Important constraint:

  • There is no OCR pipeline and no WASM-based reranker in v0.6.2.

8) Why Background Worker Is Used

  • Keeps provider network I/O and long-running operations off UI thread.
  • Centralizes extension APIs that are unavailable or unsafe in UI contexts.
  • Simplifies cancellation and stream lifecycle tracking.

9) Tradeoffs and Architectural Decisions

  1. Legacy naming retained for compatibility

    • Pro: avoids migration breakage.
    • Con: causes confusion in multi-provider code paths.
  2. Dexie runtime + SQLite migration path

    • Pro: stable current UX with incremental migration work.
    • Con: two persistence strategies increase maintenance overhead.
  3. Provider-agnostic chat with provider-specific management features

    • Pro: fast rollout of multi-provider chat.
    • Con: uneven feature parity (pull/delete/version are Ollama-centric).
  4. Local retrieval pipeline over extension constraints

    • Pro: privacy-preserving retrieval.
    • Con: CSP/performance limits prevent full in-browser model/reranker parity.

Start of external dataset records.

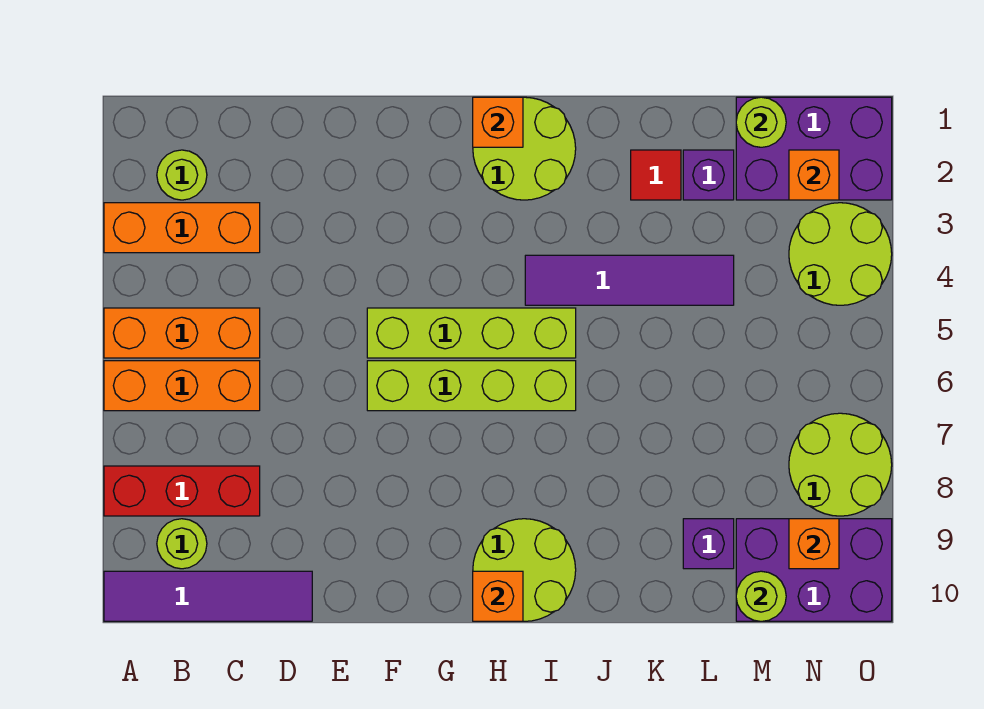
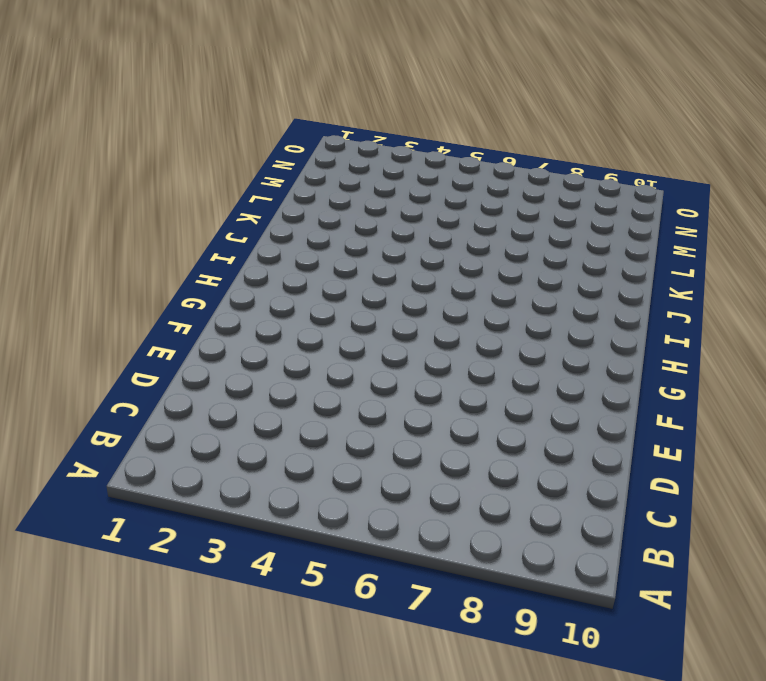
none -> orange brick A3:C3 level 1
none -> orange brick A5:C5 level 1
none -> orange brick A6:C6 level 1

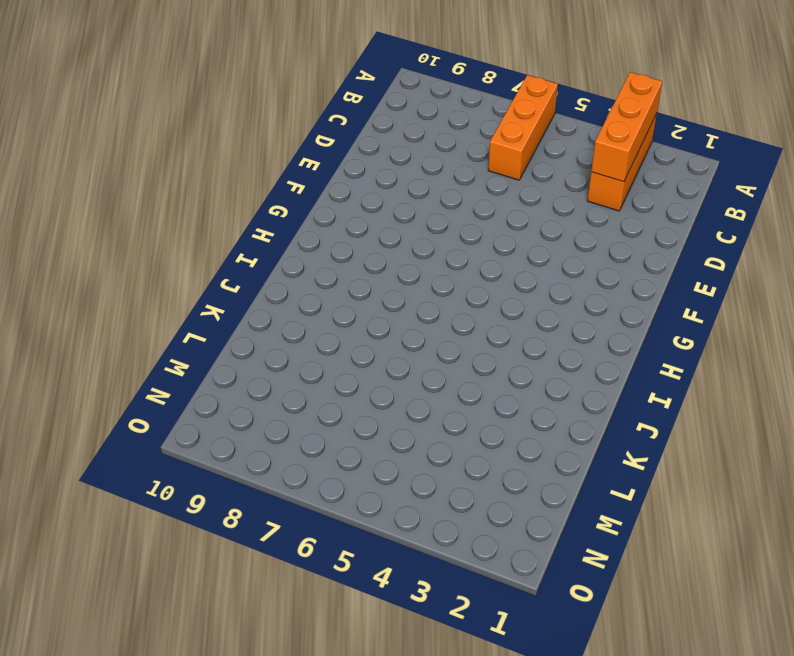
orange brick A3:C3 level 2 -> orange brick A5:C5 level 1
none -> red brick A8:C8 level 1
none -> purple tile A10:D10 level 1
none -> lime round brick B2 level 1

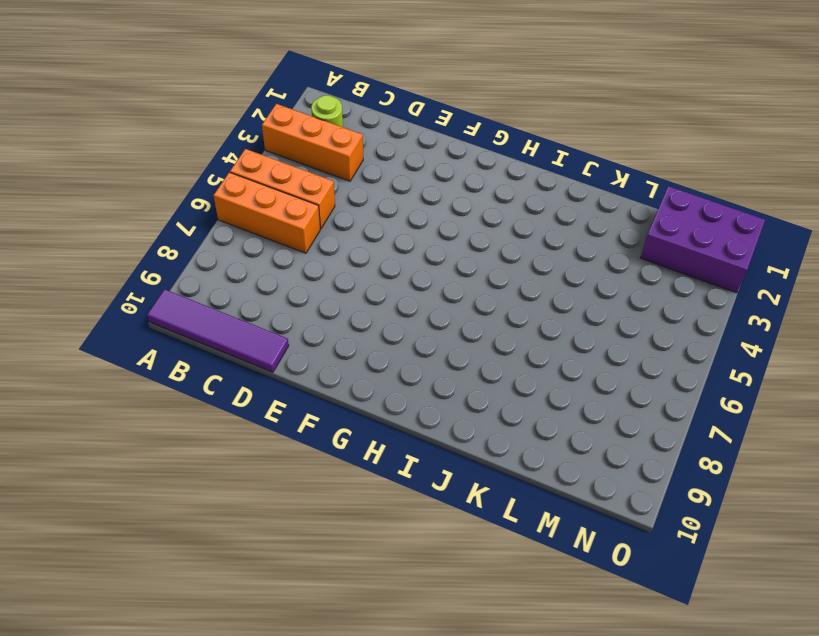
none -> red brick A8:C8 level 1
none -> lime round brick B9 level 1
none -> lime brick F5:I5 level 1

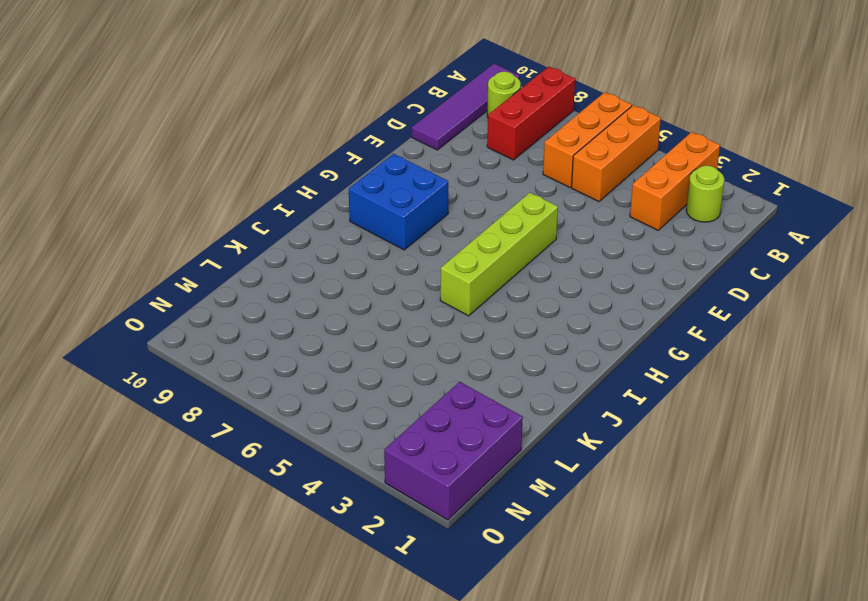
blue brick G8:H9 level 1 -> lime round brick H9:I10 level 1
none -> lime brick F6:I6 level 1
none -> lime round brick H1:I2 level 1
none -> purple tile I4:L4 level 1

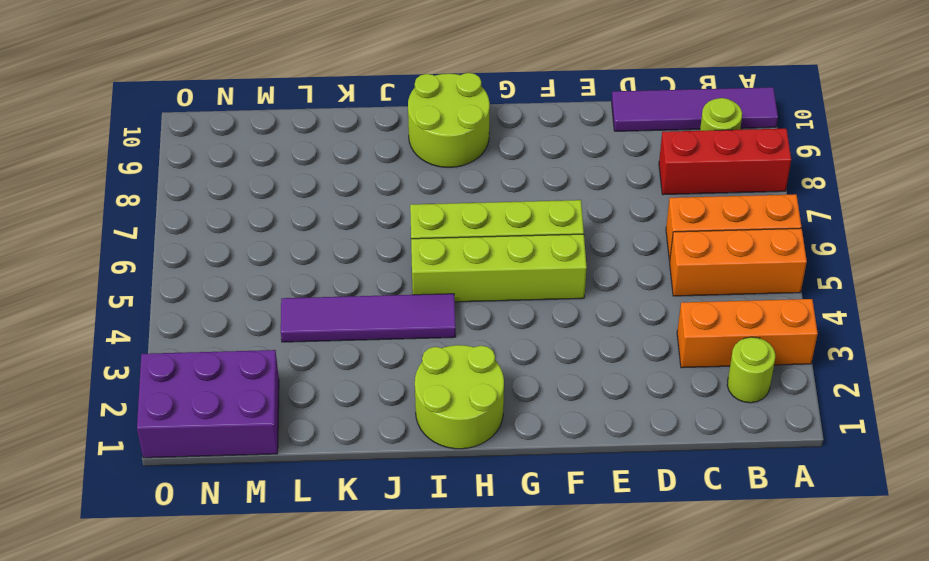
none -> red tile K2 level 1
none -> purple brick L2 level 1
none -> purple brick L9 level 1

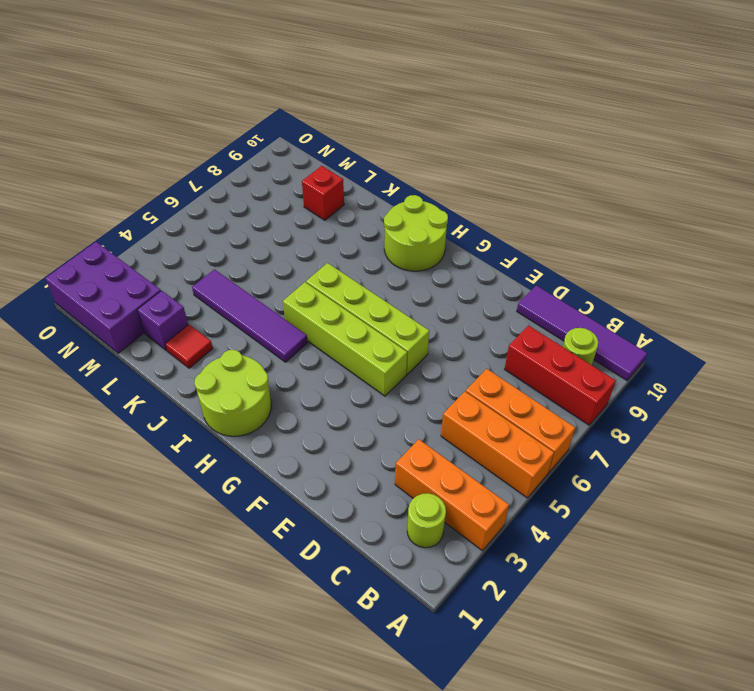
red brick L9 level 1 -> purple brick L9 level 1
none -> purple brick M9:O10 level 1
none -> lime round brick N3:O4 level 1
none -> lime round brick N7:O8 level 1

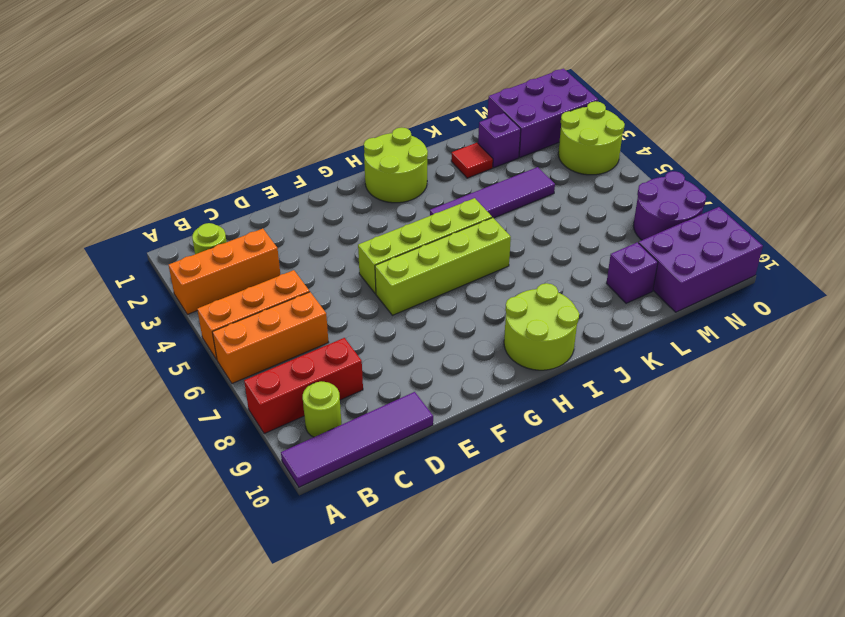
purple round brick N7:O8 level 1 -> lime round brick N7:O8 level 1
none -> orange brick H1 level 2
none -> orange brick H10 level 2
none -> lime round brick M1 level 2

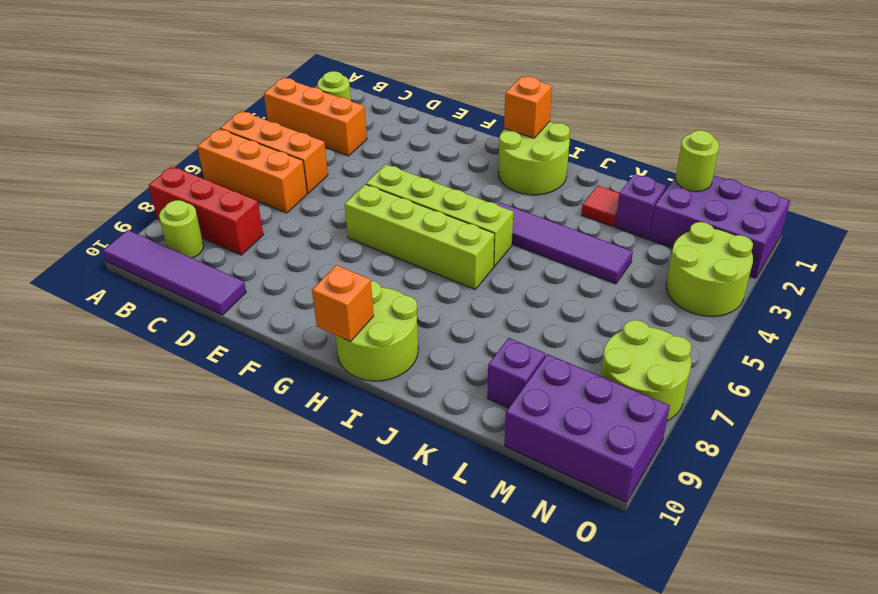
none -> lime round brick M10 level 2
none -> orange brick N2 level 2
none -> orange brick N9 level 2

10) Assumptions and Constraints

Assumptions:

  • User can run at least one provider endpoint.
  • Endpoint URLs are reachable from extension context.
  • Local resources are sufficient for selected models.

Constraints:

  • Chrome extension CSP limits some WASM/worker ML paths.
  • Firefox lacks Chrome DNR API behavior.
  • Provider model naming collisions can cause ambiguous mapping behavior.

11) Known Risks / Technical Debt

  • Legacy ollama-* keys retained for compatibility while provider naming becomes default
  • Partial provider parity in model-management actions
  • Dual persistence architecture during migration period
  • Retrieval quality depends on chunking/threshold tuning and model quality

12) Desktop Design Notes (Non-Implementation)

  • Provider abstraction (factory/manager/types) is intentionally runtime-agnostic and can be reused in a desktop app.
  • Provider identity metadata (icons/display names) should remain shared via src/lib/providers/registry.ts.
  • Browser-only APIs (DNR, extension messaging) are already isolated in background handlers and would map to Electron main-process equivalents.
  • Storage keys are provider-agnostic with legacy shims; a desktop app can reuse the same keys to migrate settings.

13) Near-Term Architecture Priorities

  1. Normalize provider-agnostic naming.
  2. Decide single source of truth for chat persistence.
  3. Expand provider parity for management actions.
  4. Improve retrieval observability and failure diagnostics.